Pixel Code jatimnow.com

Kerap Jambret Emak-emak, 2 Remaja Asal Surabaya Diringkus

Editor : Sofyan Cahyono Reporter : Zain Ahmad
Bandit berusia remaja yang diamankan Polsek Asemrowo saat mempraktekkan caranya menjambret tas. (Foto: Zain Ahmad/jatimnow.com)
Bandit berusia remaja yang diamankan Polsek Asemrowo saat mempraktekkan caranya menjambret tas. (Foto: Zain Ahmad/jatimnow.com)

Surabaya - Sepak terjang dua bandit berusia remaja asal Surabaya berakhir. Mereka dibekuk aparat Polres Asemrowo. Setelah sebelumnya menjambret tas ibu-ibu berisi handphone di kawasan Jalan Kalianak, Surabaya. Dua pelaku adalah R (17) dan MSR (19). Mereka kini sudah ditahan untuk diperiksa lebih lanjut.

Kapolsek Asemrowo Kompol Hari Kurniawan menjelasakan, terungkapnya kasus bermula dari laporan korban S (36), warga Krembangan, Surabaya. Dia dijamret di depan ruko daerah Kalianak 73 pada pertengahan Juni 2022. Dari laporan itulah, Tim Unit Reskrim langsung bergerak melakukan penyelidikan. Hingga akhirnya dapat mengidentifikasi kedua pelaku.

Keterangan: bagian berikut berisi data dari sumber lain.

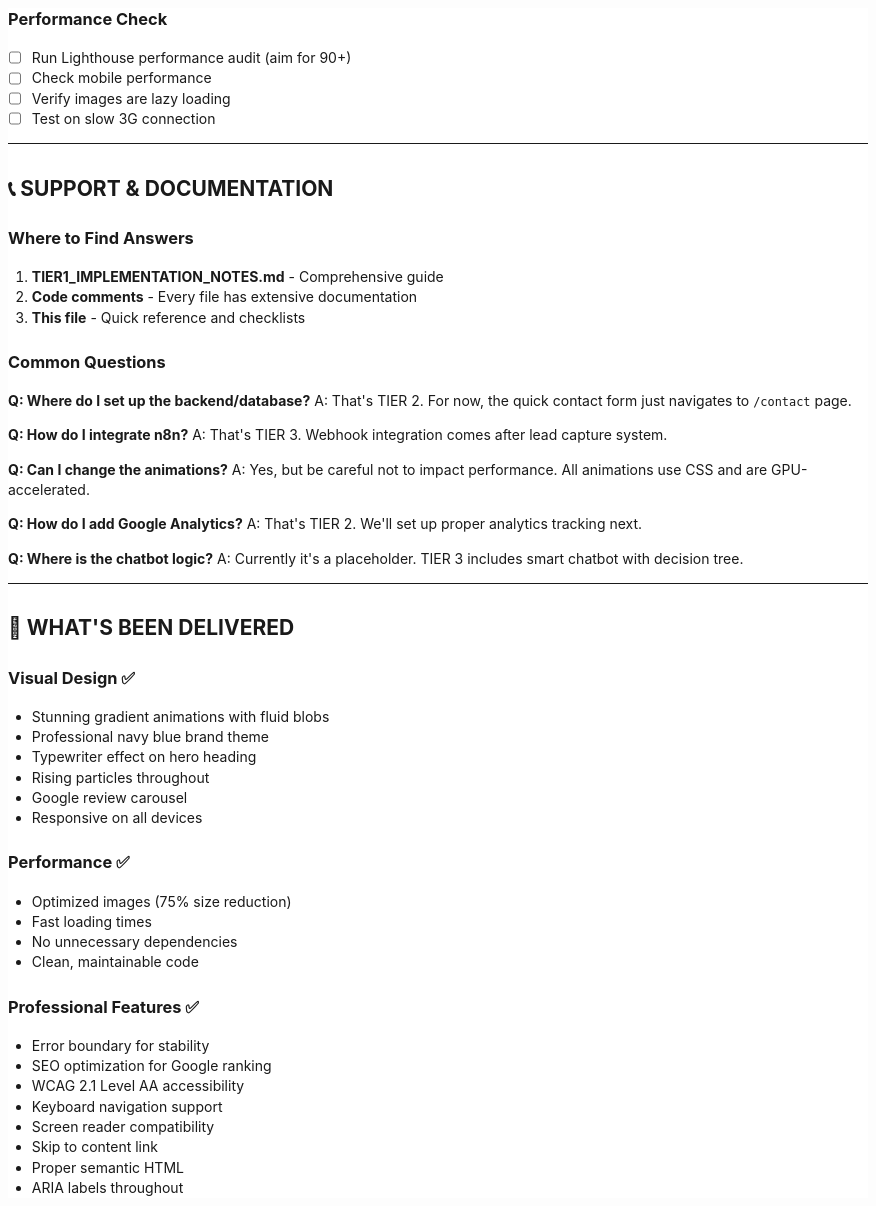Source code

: ### Performance Check
- [ ] Run Lighthouse performance audit (aim for 90+)
- [ ] Check mobile performance
- [ ] Verify images are lazy loading
- [ ] Test on slow 3G connection

---

## 📞 SUPPORT & DOCUMENTATION

### Where to Find Answers
1. **TIER1_IMPLEMENTATION_NOTES.md** - Comprehensive guide
2. **Code comments** - Every file has extensive documentation
3. **This file** - Quick reference and checklists

### Common Questions

**Q: Where do I set up the backend/database?**
A: That's TIER 2. For now, the quick contact form just navigates to `/contact` page.

**Q: How do I integrate n8n?**
A: That's TIER 3. Webhook integration comes after lead capture system.

**Q: Can I change the animations?**
A: Yes, but be careful not to impact performance. All animations use CSS and are GPU-accelerated.

**Q: How do I add Google Analytics?**
A: That's TIER 2. We'll set up proper analytics tracking next.

**Q: Where is the chatbot logic?**
A: Currently it's a placeholder. TIER 3 includes smart chatbot with decision tree.

---

## 🎉 WHAT'S BEEN DELIVERED

### Visual Design ✅
- Stunning gradient animations with fluid blobs
- Professional navy blue brand theme
- Typewriter effect on hero heading
- Rising particles throughout
- Google review carousel
- Responsive on all devices

### Performance ✅
- Optimized images (75% size reduction)
- Fast loading times
- No unnecessary dependencies
- Clean, maintainable code

### Professional Features ✅
- Error boundary for stability
- SEO optimization for Google ranking
- WCAG 2.1 Level AA accessibility
- Keyboard navigation support
- Screen reader compatibility
- Skip to content link
- Proper semantic HTML
- ARIA labels throughout
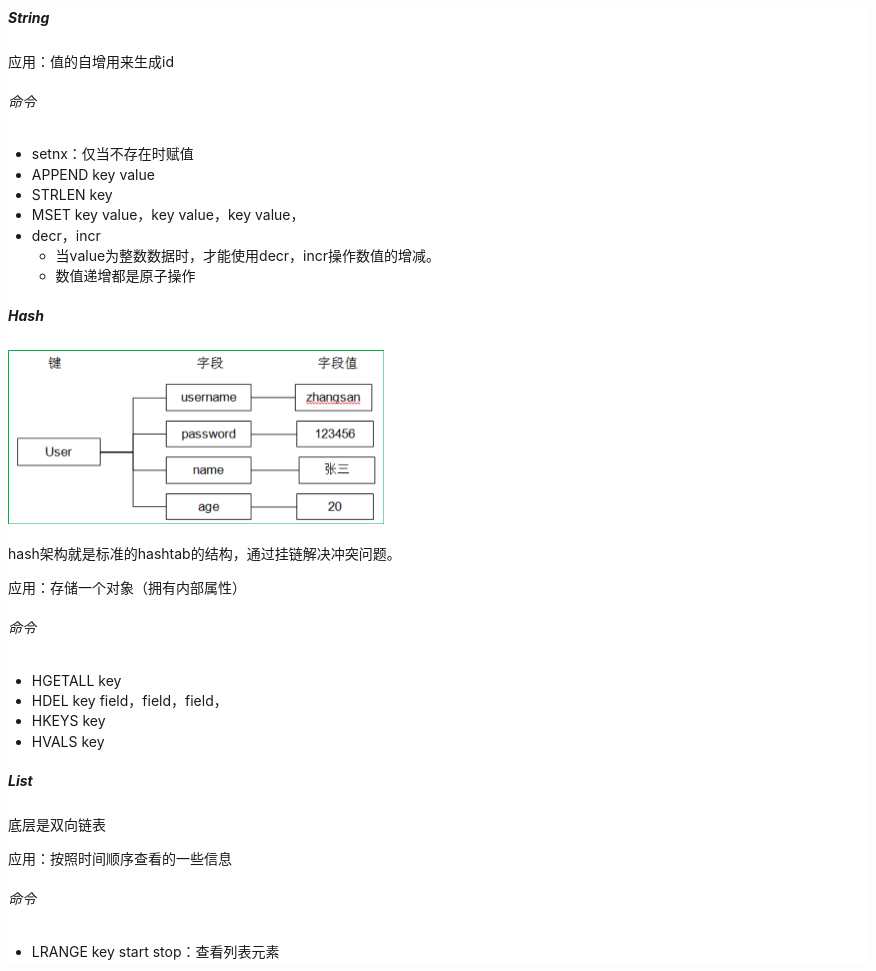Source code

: ##### String #####

应用：值的自增用来生成id

###### 命令 ######

- setnx：仅当不存在时赋值
- APPEND key value
- STRLEN key
- MSET key value，key value，key value，
- decr，incr
  - 当value为整数数据时，才能使用decr，incr操作数值的增减。
  - 数值递增都是原子操作

##### Hash #####

<img src="redis.assets/image-20210305125324631.png" alt="image-20210305125324631" style="zoom:50%;" />

hash架构就是标准的hashtab的结构，通过挂链解决冲突问题。

应用：存储一个对象（拥有内部属性）

###### 命令 ######

- HGETALL key
- HDEL key field，field，field，
- HKEYS key
- HVALS key

##### List #####

底层是双向链表

应用：按照时间顺序查看的一些信息

###### 命令 ######

- LRANGE key start stop：查看列表元素

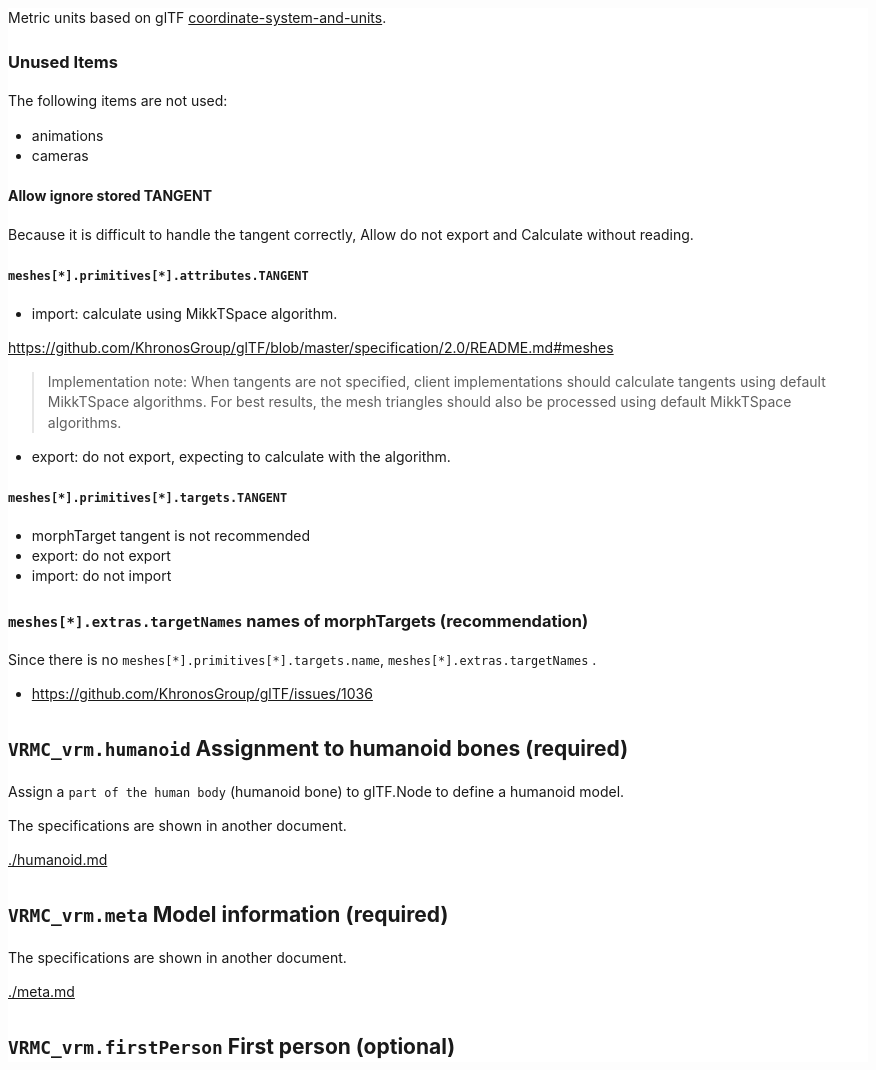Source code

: Metric units based on glTF [coordinate-system-and-units](https://github.com/KhronosGroup/glTF/tree/master/specification/2.0#coordinate-system-and-units).

### Unused Items

The following items are not used:

* animations
* cameras

#### Allow ignore stored TANGENT

Because it is difficult to handle the tangent correctly,
Allow do not export and Calculate without reading.

#### `meshes[*].primitives[*].attributes.TANGENT`

* import: calculate using MikkTSpace algorithm.

https://github.com/KhronosGroup/glTF/blob/master/specification/2.0/README.md#meshes

> Implementation note: When tangents are not specified, client implementations should calculate tangents using default MikkTSpace algorithms. For best results, the mesh triangles should also be processed using default MikkTSpace algorithms.

* export: do not export, expecting to calculate with the algorithm.

#### `meshes[*].primitives[*].targets.TANGENT`

* morphTarget tangent is not recommended
* export: do not export
* import: do not import

### `meshes[*].extras.targetNames` names of morphTargets (recommendation)

Since there is no `meshes[*].primitives[*].targets.name`, `meshes[*].extras.targetNames` .

* https://github.com/KhronosGroup/glTF/issues/1036

## `VRMC_vrm.humanoid` Assignment to humanoid bones (required)

Assign a `part of the human body` (humanoid bone) to glTF.Node to define a humanoid model.

The specifications are shown in another document.

[./humanoid.md](./humanoid.md)

## `VRMC_vrm.meta` Model information (required)

The specifications are shown in another document.

[./meta.md](./meta.md)

## `VRMC_vrm.firstPerson` First person (optional)
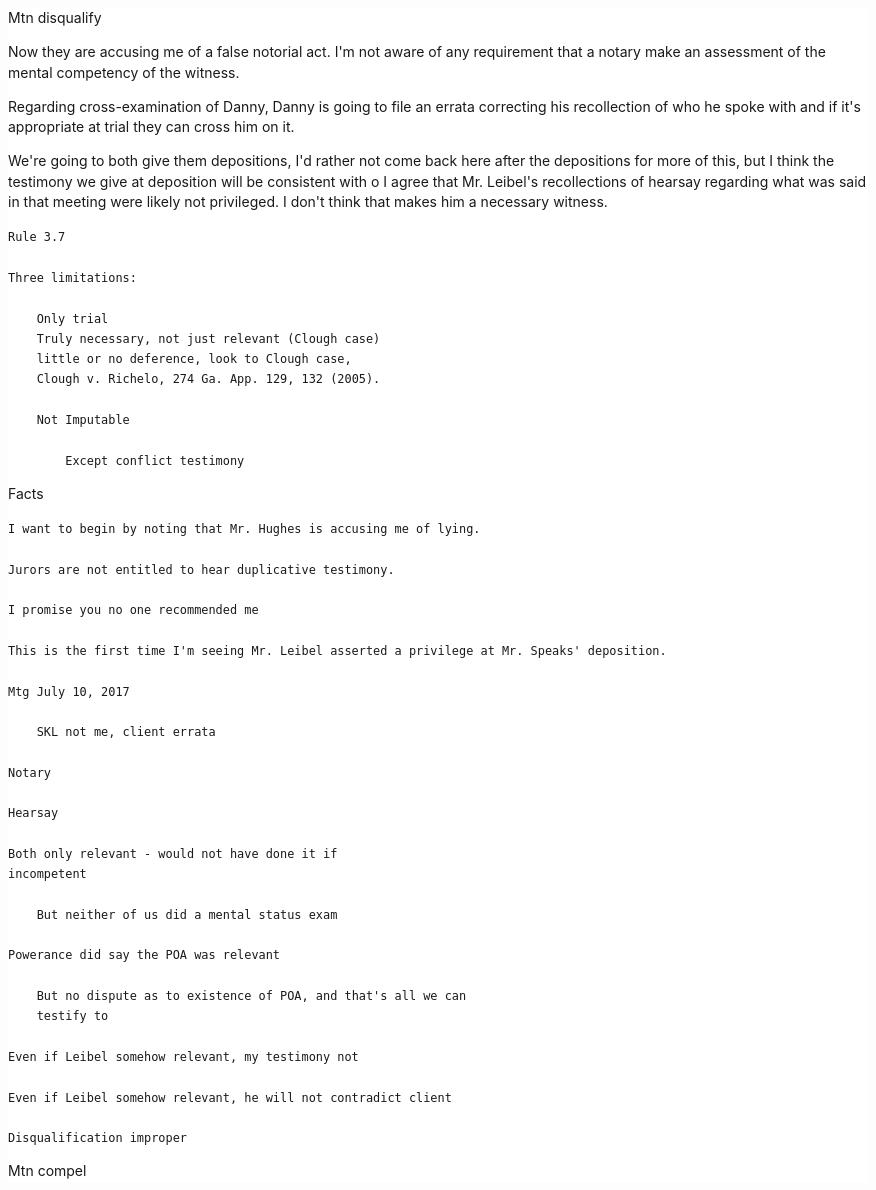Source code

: 
Mtn disqualify

Now they are accusing me of a false notorial act. I'm not aware of any requirement that a notary make an assessment of the mental competency of the witness.

Regarding cross-examination of Danny, Danny is going to file an errata correcting his recollection of who he spoke with and if it's appropriate at trial they can cross him on it.

We're going to both give them depositions, I'd rather not come back here after the depositions for more of this, but I think the testimony we give at deposition will be consistent with o
I agree that Mr. Leibel's recollections of hearsay regarding what was said in that meeting were likely not privileged. I don't think that makes him a necessary witness.
 

	Rule 3.7

	Three limitations:
	
		Only trial
		Truly necessary, not just relevant (Clough case)
		little or no deference, look to Clough case, 
		Clough v. Richelo, 274 Ga. App. 129, 132 (2005). 
			
		Not Imputable 
		
			Except conflict testimony

 Facts

	I want to begin by noting that Mr. Hughes is accusing me of lying.
	
	Jurors are not entitled to hear duplicative testimony.

	I promise you no one recommended me
	
	This is the first time I'm seeing Mr. Leibel asserted a privilege at Mr. Speaks' deposition.

	Mtg July 10, 2017
	
		SKL not me, client errata
	
	Notary
	
	Hearsay
	
   	Both only relevant - would not have done it if 
	incompetent
	
		But neither of us did a mental status exam
		
	Powerance did say the POA was relevant
	
		But no dispute as to existence of POA, and that's all we can 
		testify to
		
	Even if Leibel somehow relevant, my testimony not 

	Even if Leibel somehow relevant, he will not contradict client

	Disqualification improper

Mtn compel
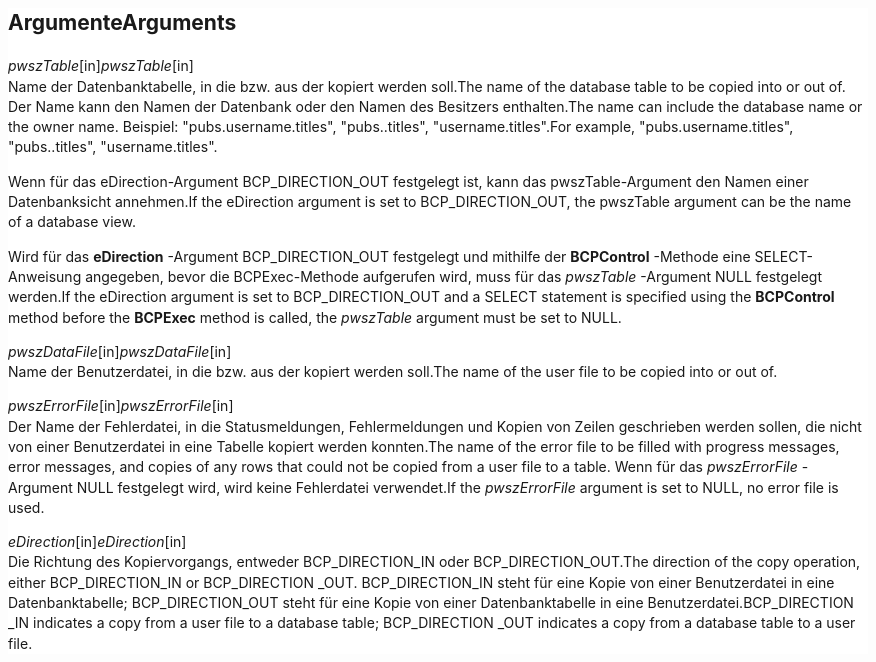 ## <a name="arguments"></a><span data-ttu-id="5cb26-130">Argumente</span><span class="sxs-lookup"><span data-stu-id="5cb26-130">Arguments</span></span>  
 <span data-ttu-id="5cb26-131">*pwszTable*[in]</span><span class="sxs-lookup"><span data-stu-id="5cb26-131">*pwszTable*[in]</span></span>  
 <span data-ttu-id="5cb26-132">Name der Datenbanktabelle, in die bzw. aus der kopiert werden soll.</span><span class="sxs-lookup"><span data-stu-id="5cb26-132">The name of the database table to be copied into or out of.</span></span> <span data-ttu-id="5cb26-133">Der Name kann den Namen der Datenbank oder den Namen des Besitzers enthalten.</span><span class="sxs-lookup"><span data-stu-id="5cb26-133">The name can include the database name or the owner name.</span></span> <span data-ttu-id="5cb26-134">Beispiel: "pubs.username.titles", "pubs..titles", "username.titles".</span><span class="sxs-lookup"><span data-stu-id="5cb26-134">For example, "pubs.username.titles", "pubs..titles", "username.titles".</span></span>  
  
 <span data-ttu-id="5cb26-135">Wenn für das eDirection-Argument BCP_DIRECTION_OUT festgelegt ist, kann das pwszTable-Argument den Namen einer Datenbanksicht annehmen.</span><span class="sxs-lookup"><span data-stu-id="5cb26-135">If the eDirection argument is set to BCP_DIRECTION_OUT, the pwszTable argument can be the name of a database view.</span></span>  
  
 <span data-ttu-id="5cb26-136">Wird für das **eDirection** -Argument BCP_DIRECTION_OUT festgelegt und mithilfe der **BCPControl** -Methode eine SELECT-Anweisung angegeben, bevor die BCPExec-Methode aufgerufen wird, muss für das *pwszTable* -Argument NULL festgelegt werden.</span><span class="sxs-lookup"><span data-stu-id="5cb26-136">If the eDirection argument is set to BCP_DIRECTION_OUT and a SELECT statement is specified using the **BCPControl** method before the **BCPExec** method is called, the *pwszTable* argument must be set to NULL.</span></span>  
  
 <span data-ttu-id="5cb26-137">*pwszDataFile*[in]</span><span class="sxs-lookup"><span data-stu-id="5cb26-137">*pwszDataFile*[in]</span></span>  
 <span data-ttu-id="5cb26-138">Name der Benutzerdatei, in die bzw. aus der kopiert werden soll.</span><span class="sxs-lookup"><span data-stu-id="5cb26-138">The name of the user file to be copied into or out of.</span></span>  
  
 <span data-ttu-id="5cb26-139">*pwszErrorFile*[in]</span><span class="sxs-lookup"><span data-stu-id="5cb26-139">*pwszErrorFile*[in]</span></span>  
 <span data-ttu-id="5cb26-140">Der Name der Fehlerdatei, in die Statusmeldungen, Fehlermeldungen und Kopien von Zeilen geschrieben werden sollen, die nicht von einer Benutzerdatei in eine Tabelle kopiert werden konnten.</span><span class="sxs-lookup"><span data-stu-id="5cb26-140">The name of the error file to be filled with progress messages, error messages, and copies of any rows that could not be copied from a user file to a table.</span></span> <span data-ttu-id="5cb26-141">Wenn für das *pwszErrorFile* -Argument NULL festgelegt wird, wird keine Fehlerdatei verwendet.</span><span class="sxs-lookup"><span data-stu-id="5cb26-141">If the *pwszErrorFile* argument is set to NULL, no error file is used.</span></span>  
  
 <span data-ttu-id="5cb26-142">*eDirection*[in]</span><span class="sxs-lookup"><span data-stu-id="5cb26-142">*eDirection*[in]</span></span>  
 <span data-ttu-id="5cb26-143">Die Richtung des Kopiervorgangs, entweder BCP_DIRECTION_IN oder BCP_DIRECTION_OUT.</span><span class="sxs-lookup"><span data-stu-id="5cb26-143">The direction of the copy operation, either BCP_DIRECTION_IN or BCP_DIRECTION _OUT.</span></span> <span data-ttu-id="5cb26-144">BCP_DIRECTION_IN steht für eine Kopie von einer Benutzerdatei in eine Datenbanktabelle; BCP_DIRECTION_OUT steht für eine Kopie von einer Datenbanktabelle in eine Benutzerdatei.</span><span class="sxs-lookup"><span data-stu-id="5cb26-144">BCP_DIRECTION _IN indicates a copy from a user file to a database table; BCP_DIRECTION _OUT indicates a copy from a database table to a user file.</span></span>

"Saat itu korban melapor kejambretan tas yang isinya HP Oppo A5s dan HP Samsung Galaxy A12. Kemudian anggota melakukan serangkaian penyelidikan hingga dapat diamankan kedua pelaku," jelasnya, Jumat (1/7/2022).

Awalnya anggota menangkap tersangka MSR yang merupakan eksekutor. Kemudian dikembangkan dan berhasil meringkus R yang bertugas sebagai joki.

Baca juga:
Viral Nenek di Kota Malang Dijambret, Kalung Emas 6 Gram Melayang

"Kami amankan kedua pelaku di rumahnya masing-masing. Dari tangan mereka, kami sita barang bukti tas hingga dusbook HP hasil rampasan," katanya.

Berdasarkan hasil pemeriksaan, dua remaja ini rupanya spesialis. Selama menjadi penjahat jalanan dalam beberapa bulan terakhir, pelaku tercatat telah menjambret sebanyak empat kali. Kebanyakan beraksi di wilayah hukum Polsek Asemrowo. Dari Jalan Margomulyo hingga Kalianak. Sasarannya adalah ibu-ibu yang membawa tas slempang.

Baca juga:
Dikejar Warga Usai Jambret HP Mahasiswi, Bandit di Surabaya Babak Belur Dimassa

"Pengakuannya sudah empat kali ini. Hasilnya buat senang-senang seperti minum miras. Untuk pelaku yang masih di bawah umur, kami titipkan di balai pemasyarakatan (Bapas). Saat ini kasusnya masih dalami dan kembangkan lagi," pungkas Hari.

Sementara dari kejadian ini, korban mengalami kerugian sekitar Rp8,5 juta. Sebab selain kehilangan dua handphone, korban juga kehilangan sejumlah surat berharga.